Leave every image out, and return the rest of the data word for word.

> **DATASET EXCERPT**
Content starts

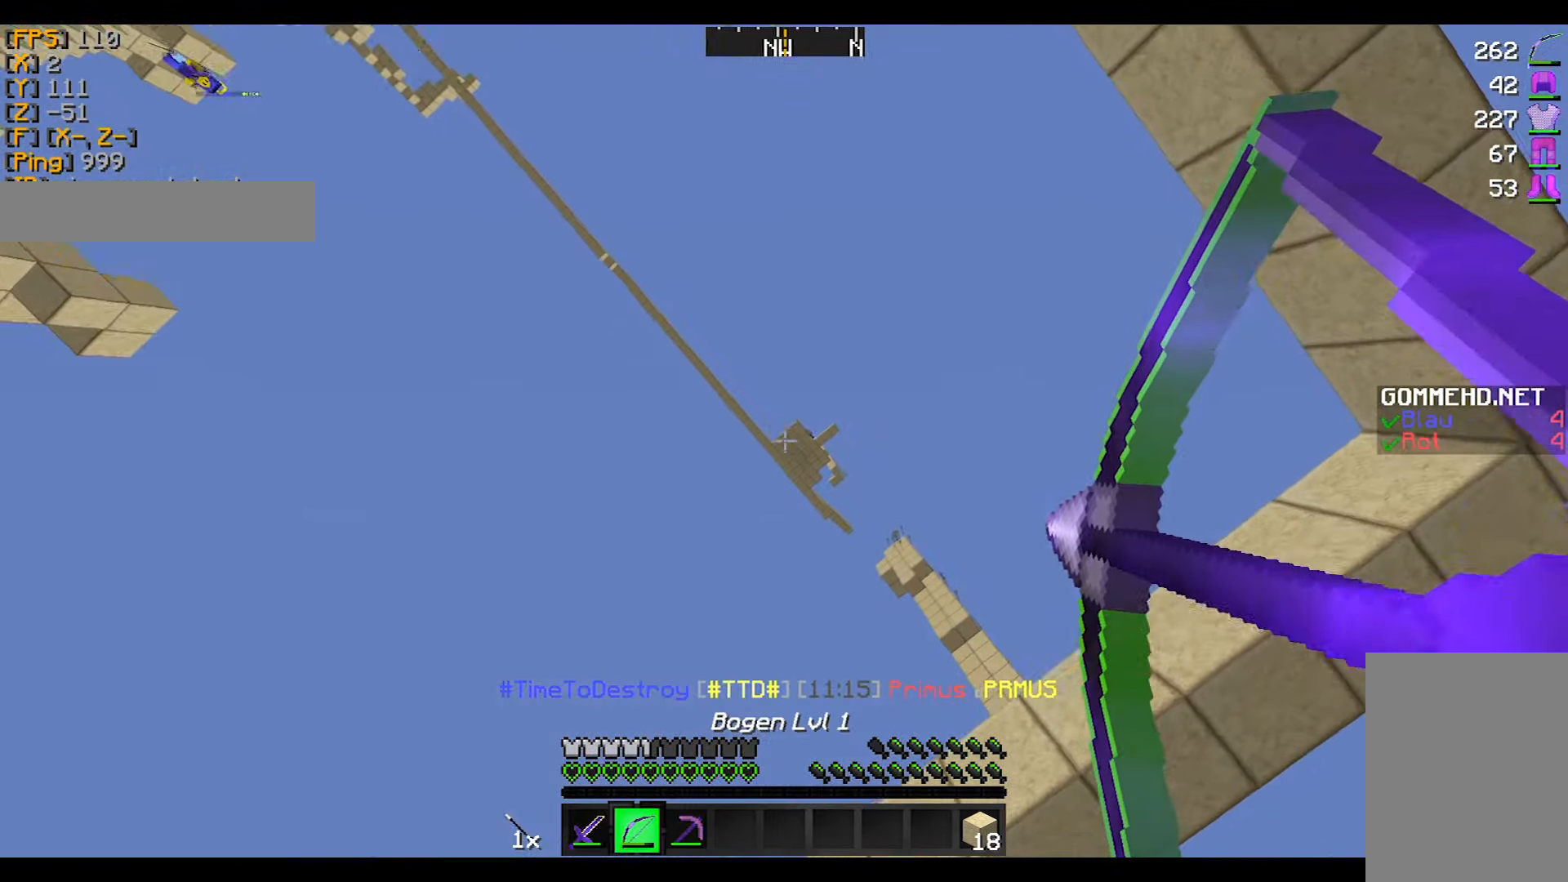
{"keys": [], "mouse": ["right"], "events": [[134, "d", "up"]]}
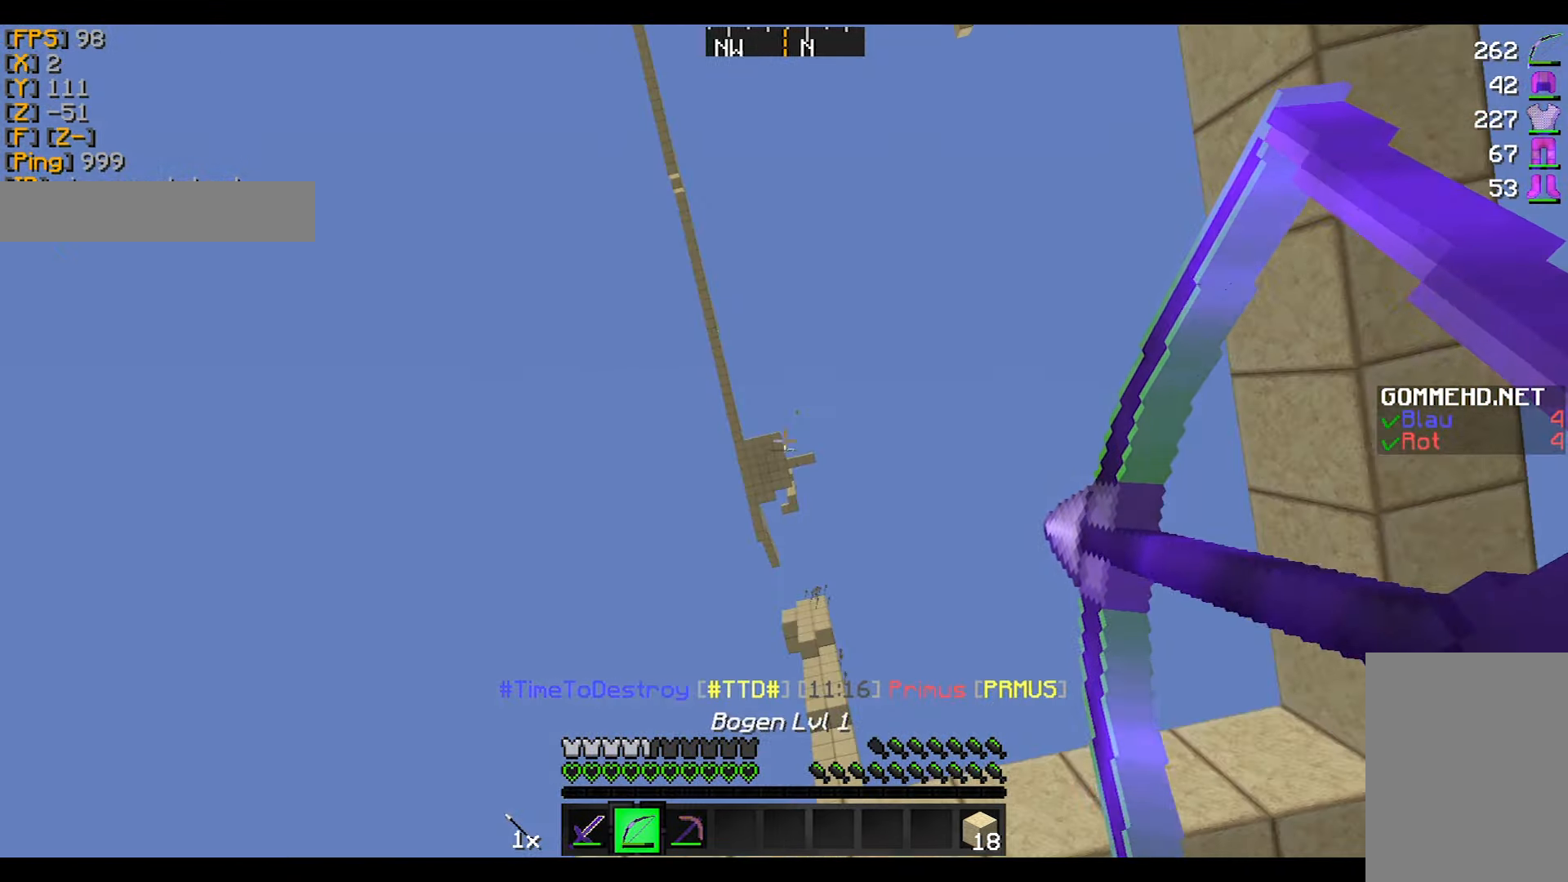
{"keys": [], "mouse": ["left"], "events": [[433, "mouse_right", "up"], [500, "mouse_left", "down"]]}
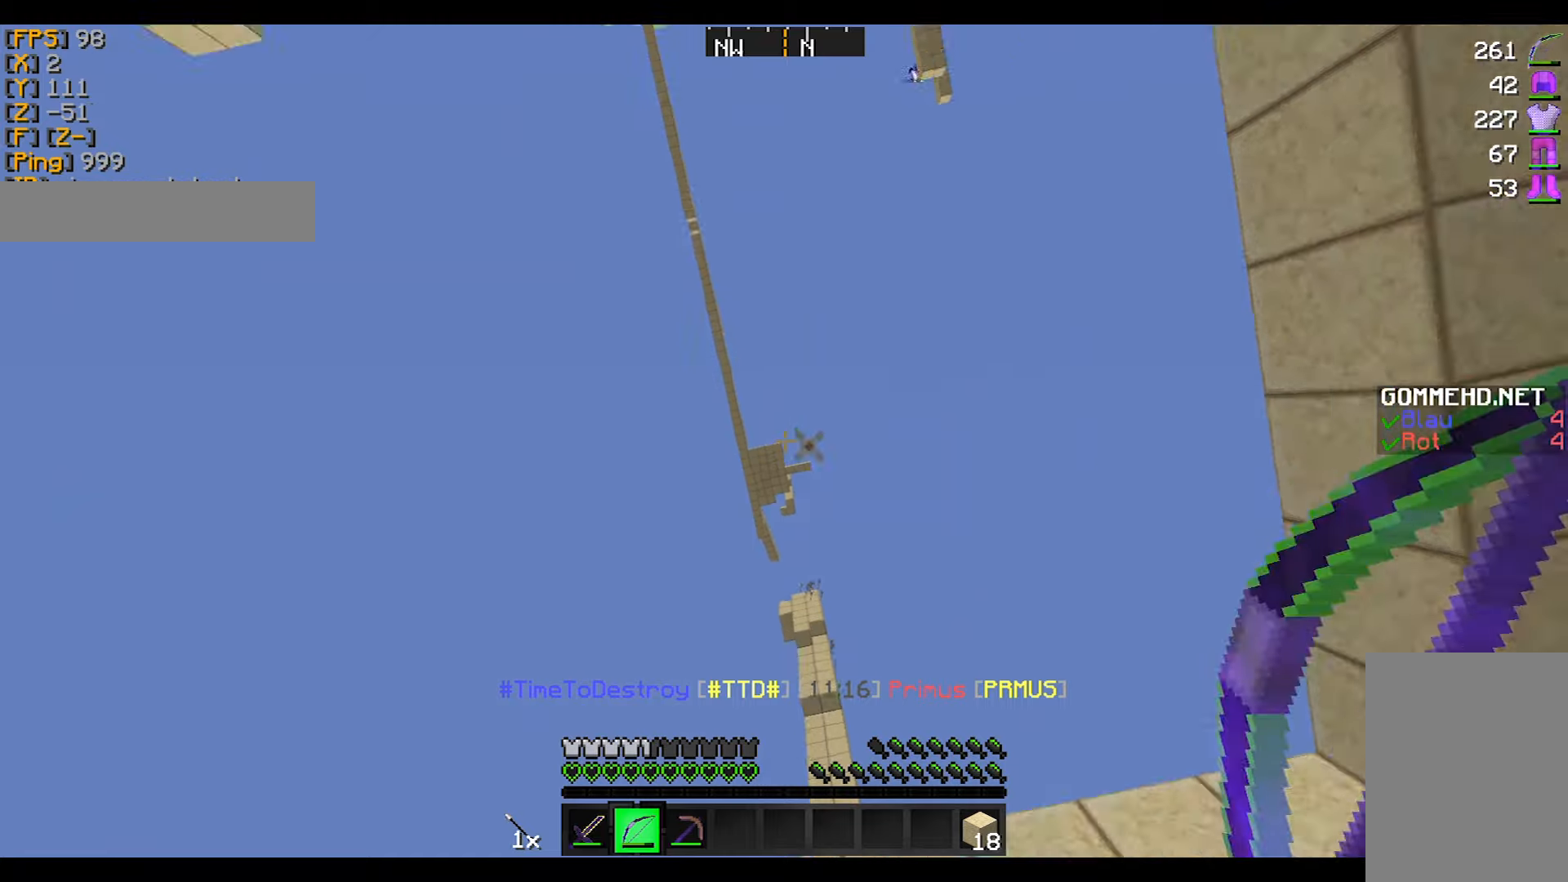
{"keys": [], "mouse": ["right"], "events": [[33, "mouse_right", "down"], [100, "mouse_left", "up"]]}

Content ends

> **SOLUTION**
{"keys": [], "mouse": ["right"], "events": [[134, "d", "up"]]}
{"keys": [], "mouse": ["left"], "events": [[433, "mouse_right", "up"], [500, "mouse_left", "down"]]}
{"keys": [], "mouse": ["right"], "events": [[33, "mouse_right", "down"], [100, "mouse_left", "up"]]}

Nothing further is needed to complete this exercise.